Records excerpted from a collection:

━━━━━━━━━━

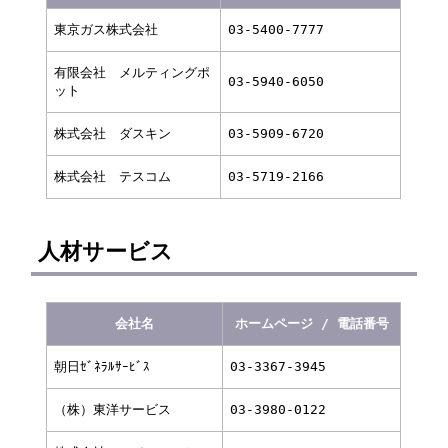
東京ガス株式会社
03-5400-7777
有限会社 メルティングポ
03-5940-6050
ット
株式会社 ダスキン
03-5909-6720
株式会社 テスコム
03-5719-2166
人材サービス
会社名
ホームページ / 電話番号
朝日ｾﾞﾈﾗﾙｻｰﾋﾞｽ
03-3367-3945
（株）東洋サービス
03-3980-0122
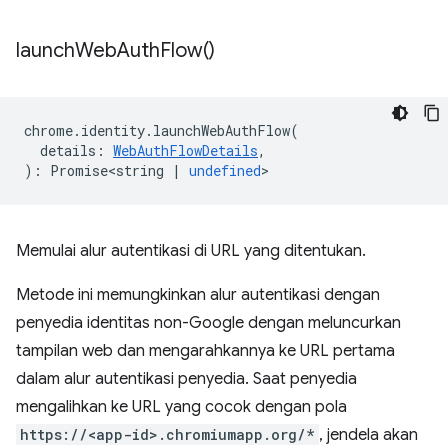
launch
Web
Auth
Flow(
)
chrome
.
identity
.
launchWebAuthFlow
(
details
:
WebAuthFlowDetails
,
)
:
Promise<string
|
undefined
>
Memulai alur autentikasi di URL yang ditentukan.
Metode ini memungkinkan alur autentikasi dengan
penyedia identitas non-Google dengan meluncurkan
tampilan web dan mengarahkannya ke URL pertama
dalam alur autentikasi penyedia. Saat penyedia
mengalihkan ke URL yang cocok dengan pola
https://<app-id>.chromiumapp.org/*
, jendela akan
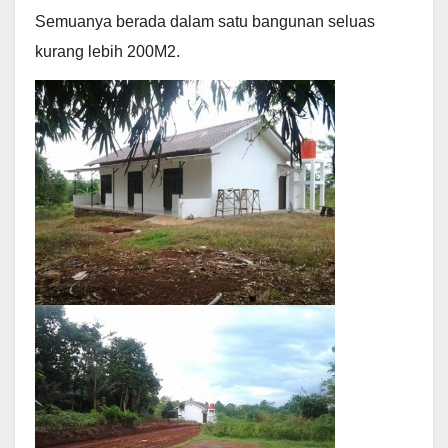
Semuanya berada dalam satu bangunan seluas
kurang lebih 200M2.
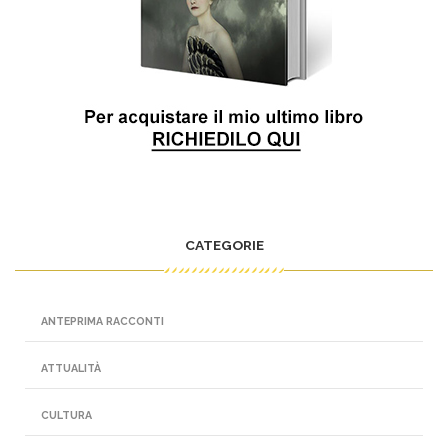
CATEGORIE
ANTEPRIMA RACCONTI
ATTUALITÀ
CULTURA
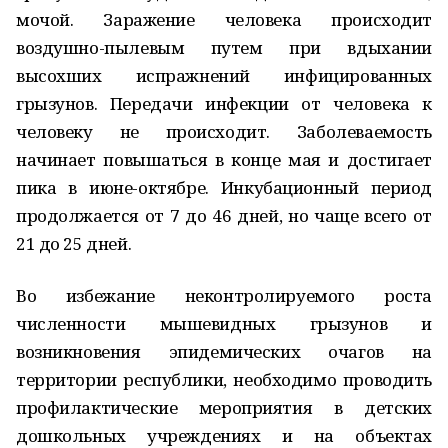
мочой. Заражение человека происходит
воздушно-пылевым путем при вдыхании
высохших испражнений инфицированных
грызунов. Передачи инфекции от человека к
человеку не происходит. Заболеваемость
начинает повышаться в конце мая и достигает
пика в июне-октябре. Инкубационный период
продолжается от 7 до 46 дней, но чаще всего от
21 до 25 дней.
Во избежание неконтролируемого роста
численности мышевидных грызунов и
возникновения эпидемических очагов на
территории республики, необходимо проводить
профилактические мероприятия в детских
дошкольных учреждениях и на объектах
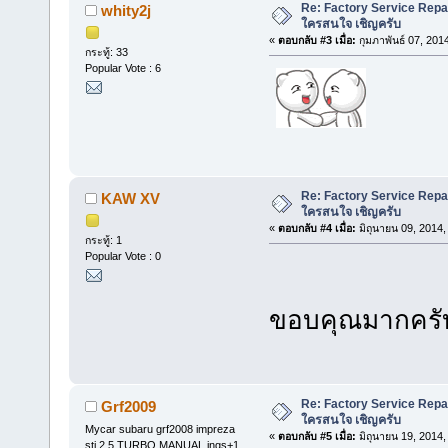
Re: Factory Service Repa
whity2j
ใครสนใจ เชิญครับ
«
ตอบกลับ #3 เมื่อ:
กุมภาพันธ์ 07, 201
กระทู้: 33
Popular Vote : 6
Re: Factory Service Repa
KAW XV
ใครสนใจ เชิญครับ
«
ตอบกลับ #4 เมื่อ:
มิถุนายน 09, 2014,
กระทู้: 1
Popular Vote : 0
ขอบคุณมากคร
Re: Factory Service Repa
Grf2009
ใครสนใจ เชิญครับ
Mycar subaru grf2008 impreza
«
ตอบกลับ #5 เมื่อ:
มิถุนายน 19, 2014,
sti 2.5 TURBO MANUAL ings+1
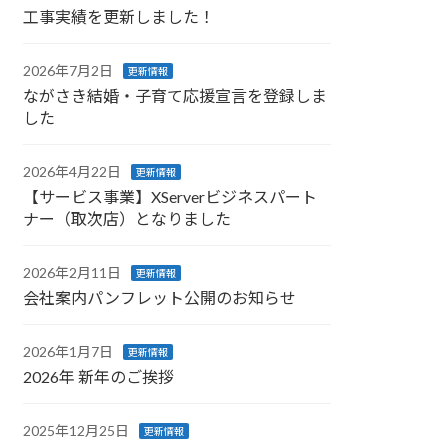
工事実績を更新しました！
2026年7月2日
更新情報
ながさき結婚・子育て応援宣言を登録しま
した
2026年4月22日
更新情報
【サービス事業】XServerビジネスパート
ナー（取次店）となりました
2026年2月11日
更新情報
会社案内パンフレット公開のお知らせ
2026年1月7日
更新情報
2026年 新年のご挨拶
2025年12月25日
更新情報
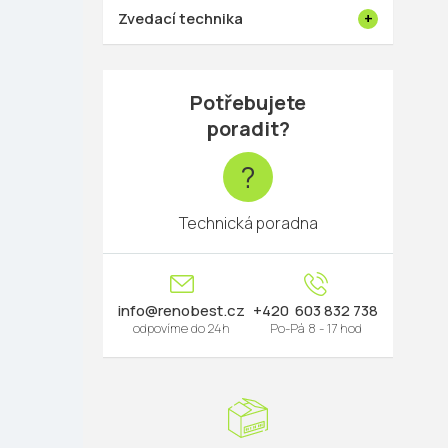
Zvedací technika
Potřebujete
poradit?
?
Technická poradna
info
@
renobest.cz
603 832 738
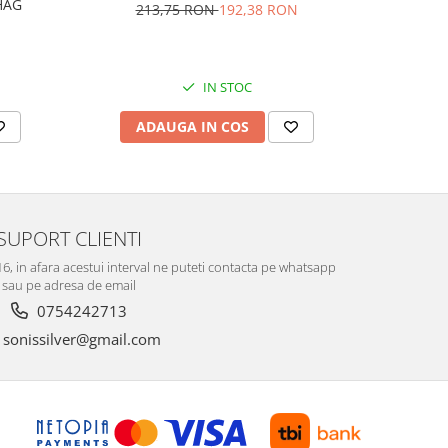
AG1HAG
carlig af
213,75 RON
192,38 RON
Culoare:
74,
IN STOC
ADAUGA IN COS
V
SUPORT CLIENTI
-16, in afara acestui interval ne puteti contacta pe whatsapp
sau pe adresa de email
0754242713
sonissilver@gmail.com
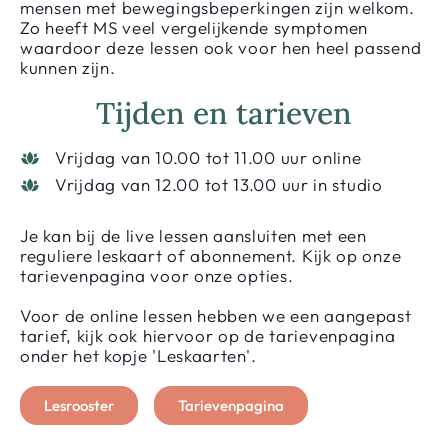
mensen met bewegingsbeperkingen zijn welkom.
Zo heeft MS veel vergelijkende symptomen
waardoor deze lessen ook voor hen heel passend
kunnen zijn.
Tijden en tarieven
Vrijdag van 10.00 tot 11.00 uur online
Vrijdag van 12.00 tot 13.00 uur in studio
Je kan bij de live lessen aansluiten met een
reguliere leskaart of abonnement. Kijk op onze
tarievenpagina voor onze opties.
Voor de online lessen hebben we een aangepast
tarief, kijk ook hiervoor op de tarievenpagina
onder het kopje 'Leskaarten'.
Lesrooster
Tarievenpagina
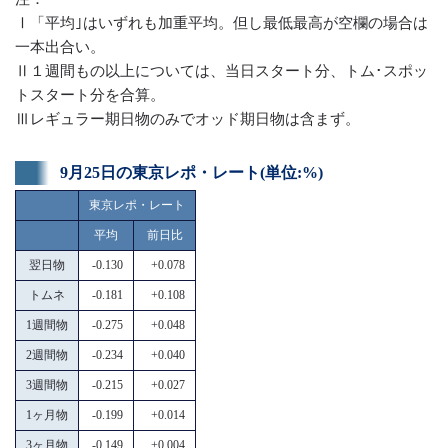
Ⅰ「平均｣はいずれも加重平均。但し最低最高が空欄の場合は
一本出合い。
Ⅱ１週間もの以上については、当日スタート分、トム･スポッ
トスタート分を合算。
Ⅲレギュラー期日物のみでオッド期日物は含まず。
9月25日の東京レポ・レート(単位:%)
東京レポ・レート
平均
前日比
翌日物
-0.130
+0.078
トムネ
-0.181
+0.108
1週間物
-0.275
+0.048
2週間物
-0.234
+0.040
3週間物
-0.215
+0.027
1ヶ月物
-0.199
+0.014
3ヶ月物
-0.149
+0.004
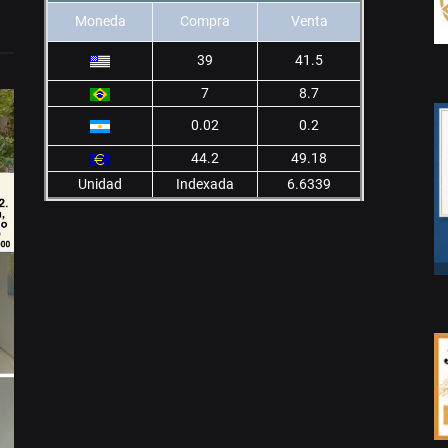
Moneda
Compra
Venta
39
41.5
7
8.7
0.02
0.2
44.2
49.18
Unidad
Indexada
6.6339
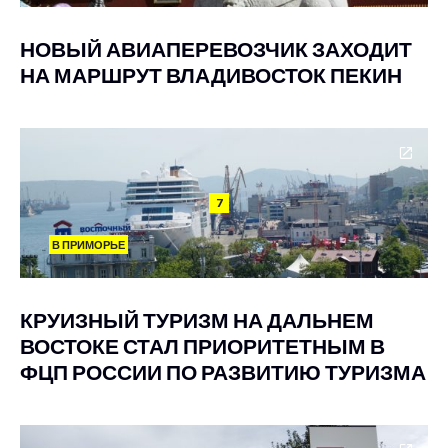
НОВЫЙ АВИАПЕРЕВОЗЧИК ЗАХОДИТ
НА МАРШРУТ ВЛАДИВОСТОК ПЕКИН
7
В ПРИМОРЬЕ
КРУИЗНЫЙ ТУРИЗМ НА ДАЛЬНЕМ
ВОСТОКЕ СТАЛ ПРИОРИТЕТНЫМ В
ФЦП РОССИИ ПО РАЗВИТИЮ ТУРИЗМА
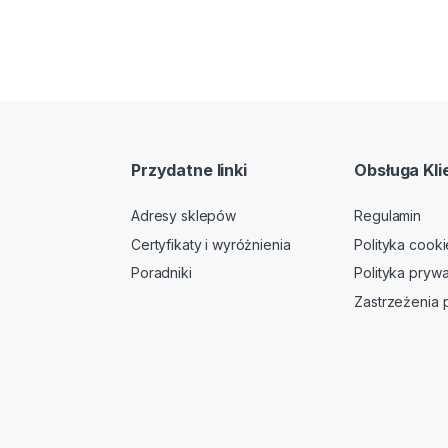
Przydatne linki
Obsługa Kli
Adresy sklepów
Regulamin
Certyfikaty i wyróżnienia
Polityka cooki
Poradniki
Polityka prywa
Zastrzeżenia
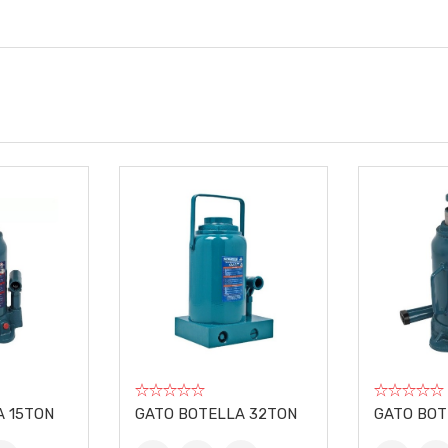
COMENTARIOS DE LOS C
VILUZ
3
4
5
No especificado X No especificado X No especificado
0.000g
Nuevo
o
A 15TON
GATO BOTELLA 32TON
GATO BOT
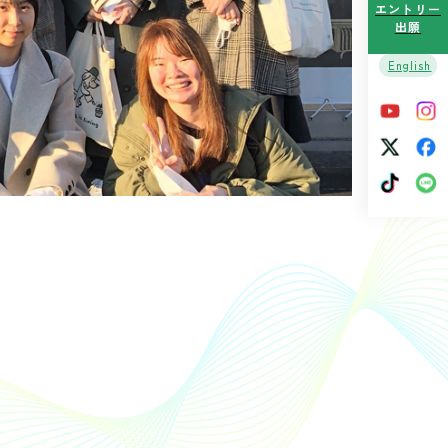
エントリー
出願
English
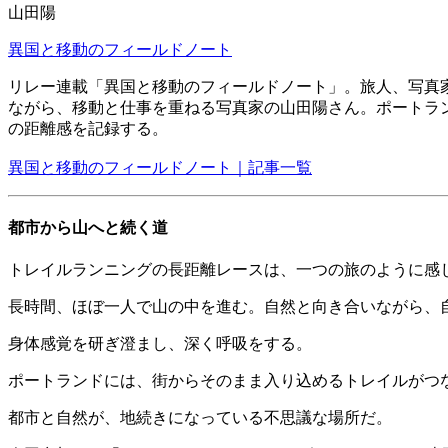
山田陽
異国と移動のフィールドノート
リレー連載「異国と移動のフィールドノート」。旅人、写真
ながら、移動と仕事を重ねる写真家の山田陽さん。ポートラン
の距離感を記録する。
異国と移動のフィールドノート｜記事一覧
都市から山へと続く道
トレイルランニングの長距離レースは、一つの旅のように感
長時間、ほぼ一人で山の中を進む。自然と向き合いながら、
身体感覚を研ぎ澄まし、深く呼吸をする。
ポートランドには、街からそのまま入り込めるトレイルがつ
都市と自然が、地続きになっている不思議な場所だ。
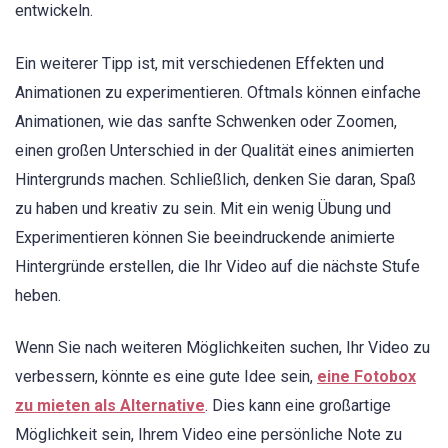
entwickeln.
Ein weiterer Tipp ist, mit verschiedenen Effekten und
Animationen zu experimentieren. Oftmals können einfache
Animationen, wie das sanfte Schwenken oder Zoomen,
einen großen Unterschied in der Qualität eines animierten
Hintergrunds machen. Schließlich, denken Sie daran, Spaß
zu haben und kreativ zu sein. Mit ein wenig Übung und
Experimentieren können Sie beeindruckende animierte
Hintergründe erstellen, die Ihr Video auf die nächste Stufe
heben.
Wenn Sie nach weiteren Möglichkeiten suchen, Ihr Video zu
verbessern, könnte es eine gute Idee sein,
eine Fotobox
zu mieten als Alternative
. Dies kann eine großartige
Möglichkeit sein, Ihrem Video eine persönliche Note zu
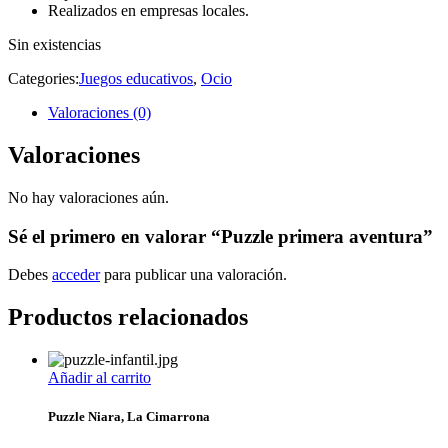
Realizados en empresas locales.
Sin existencias
Categories:
Juegos educativos
,
Ocio
Valoraciones (0)
Valoraciones
No hay valoraciones aún.
Sé el primero en valorar “Puzzle primera aventura”
Debes
acceder
para publicar una valoración.
Productos relacionados
Añadir al carrito
Puzzle Niara, La Cimarrona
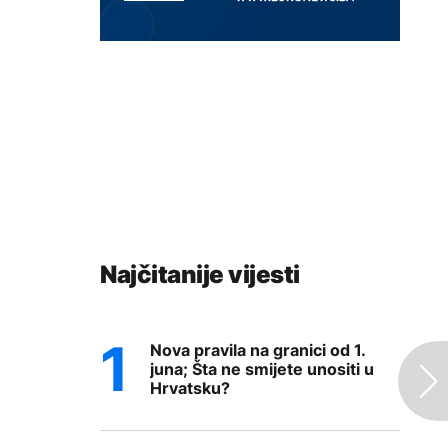
Najčitanije vijesti
Nova pravila na granici od 1.
juna; Šta ne smijete unositi u
Hrvatsku?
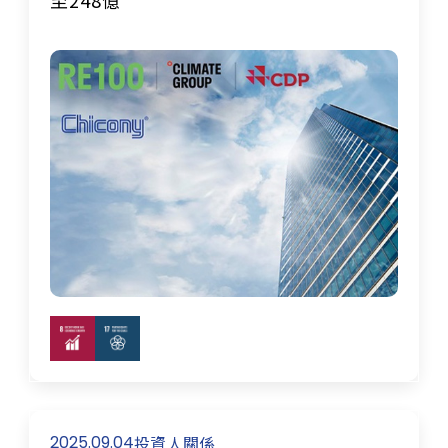
2025.09.04
投資人關係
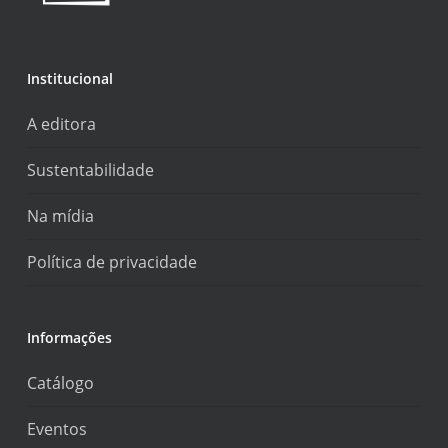
Institucional
A editora
Sustentabilidade
Na mídia
Política de privacidade
Informações
Catálogo
Eventos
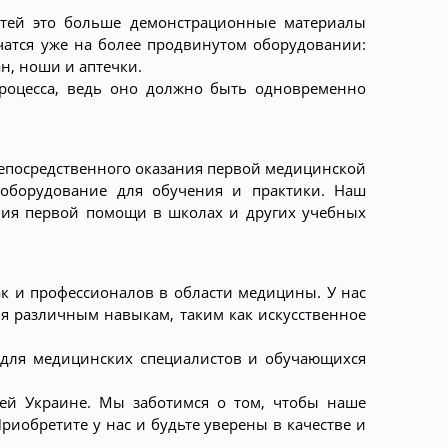
етей это больше демонстрационные материалы
учатся уже на более продвинутом оборудовании:
н, ноши и аптечки.
роцесса, ведь оно должно быть одновременно
 непосредственного оказания первой медицинской
оборудование для обучения и практики. Наш
ания первой помощи в школах и других учебных
к и профессионалов в области медицины. У нас
ия различным навыкам, таким как искусственное
 для медицинских специалистов и обучающихся
всей Украине. Мы заботимся о том, чтобы наше
риобретите у нас и будьте уверены в качестве и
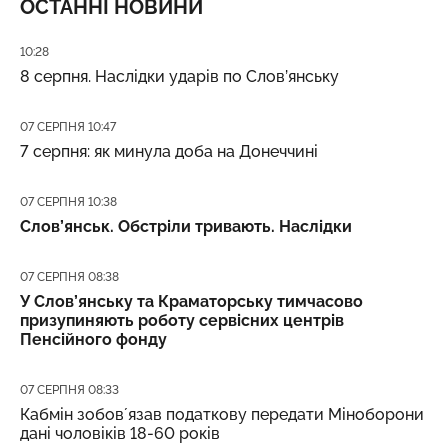
ОСТАННІ НОВИНИ
Дата публікації
10:28
8 серпня. Наслідки ударів по Слов’янську
Дата публікації
07 СЕРПНЯ 10:47
7 серпня: як минула доба на Донеччині
Дата публікації
07 СЕРПНЯ 10:38
Слов’янськ. Обстріли тривають. Наслідки
Дата публікації
07 СЕРПНЯ 08:38
У Слов’янську та Краматорську тимчасово
призупиняють роботу сервісних центрів
Пенсійного фонду
Дата публікації
07 СЕРПНЯ 08:33
Кабмін зобовʼязав податкову передати Міноборони
дані чоловіків 18-60 років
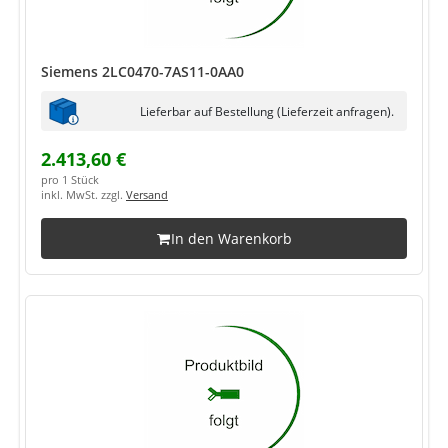
Siemens 2LC0470-7AS11-0AA0
Lieferbar auf Bestellung (Lieferzeit anfragen).
2.413,60 €
pro 1 Stück
inkl. MwSt. zzgl.
Versand
In den Warenkorb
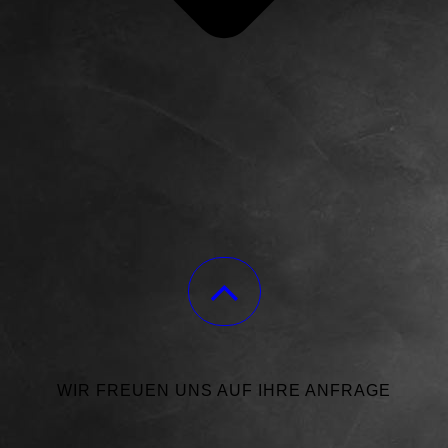
WIR FREUEN UNS AUF IHRE ANFRAGE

━━━━━━━━━━

What lines above contain the string "online"? Copy all of them.

▶ [EXERCISE SOLUTION]
Vrijdag van 10.00 tot 11.00 uur online
Voor de online lessen hebben we een aangepast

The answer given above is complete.